§ **Work to complete**:
Within the entries below, the lines from the one with "roll_deg: -0.9" through the one with "exposure_s: 1/120" are to be set down exactly, both ends kept.

Intrinsic camera parameters
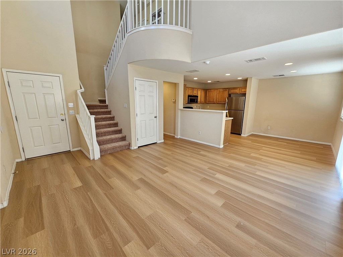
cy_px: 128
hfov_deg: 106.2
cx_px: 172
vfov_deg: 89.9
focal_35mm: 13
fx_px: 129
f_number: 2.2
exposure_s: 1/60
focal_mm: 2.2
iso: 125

---

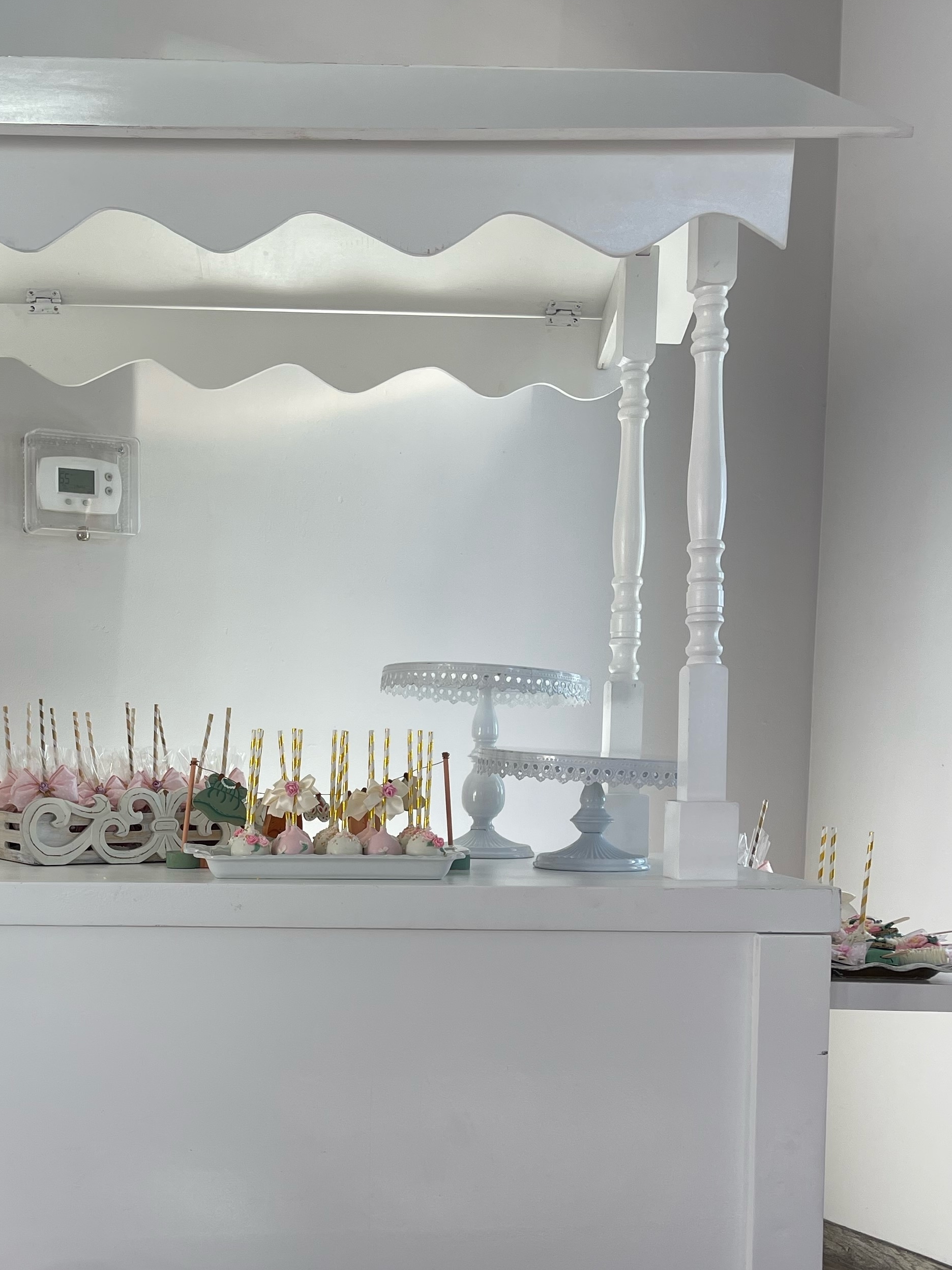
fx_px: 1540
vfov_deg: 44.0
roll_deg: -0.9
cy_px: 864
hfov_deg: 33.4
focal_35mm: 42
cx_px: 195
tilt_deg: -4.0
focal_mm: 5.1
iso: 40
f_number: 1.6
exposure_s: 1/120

--

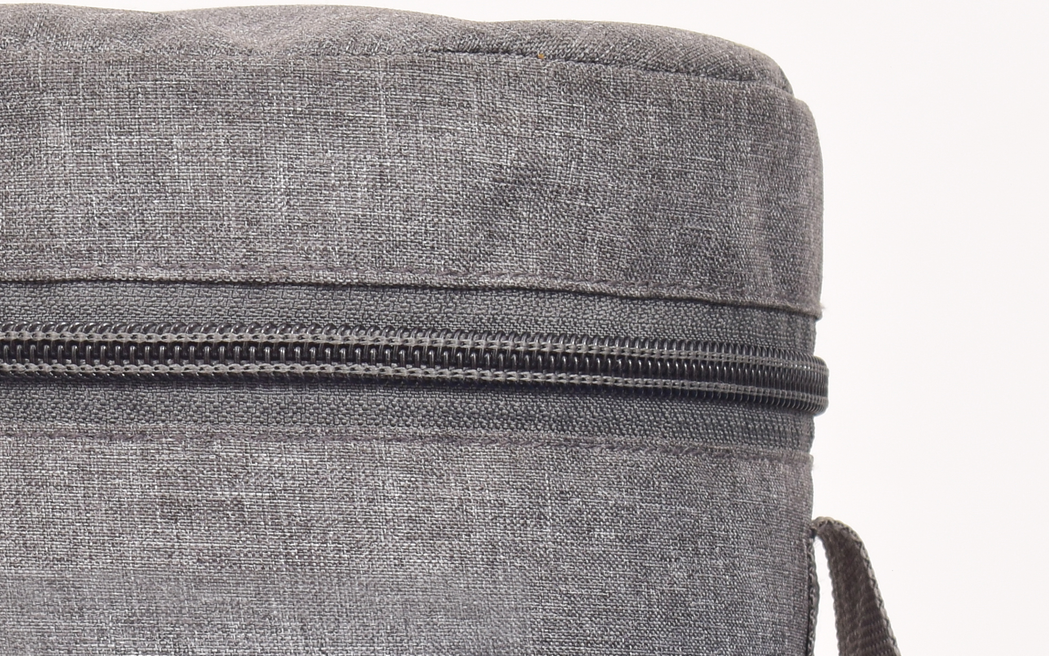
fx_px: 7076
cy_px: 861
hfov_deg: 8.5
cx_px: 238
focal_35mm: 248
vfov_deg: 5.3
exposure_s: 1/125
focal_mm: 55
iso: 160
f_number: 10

§ **Solution to the exercise**:
roll_deg: -0.9
cy_px: 864
hfov_deg: 33.4
focal_35mm: 42
cx_px: 195
tilt_deg: -4.0
focal_mm: 5.1
iso: 40
f_number: 1.6
exposure_s: 1/120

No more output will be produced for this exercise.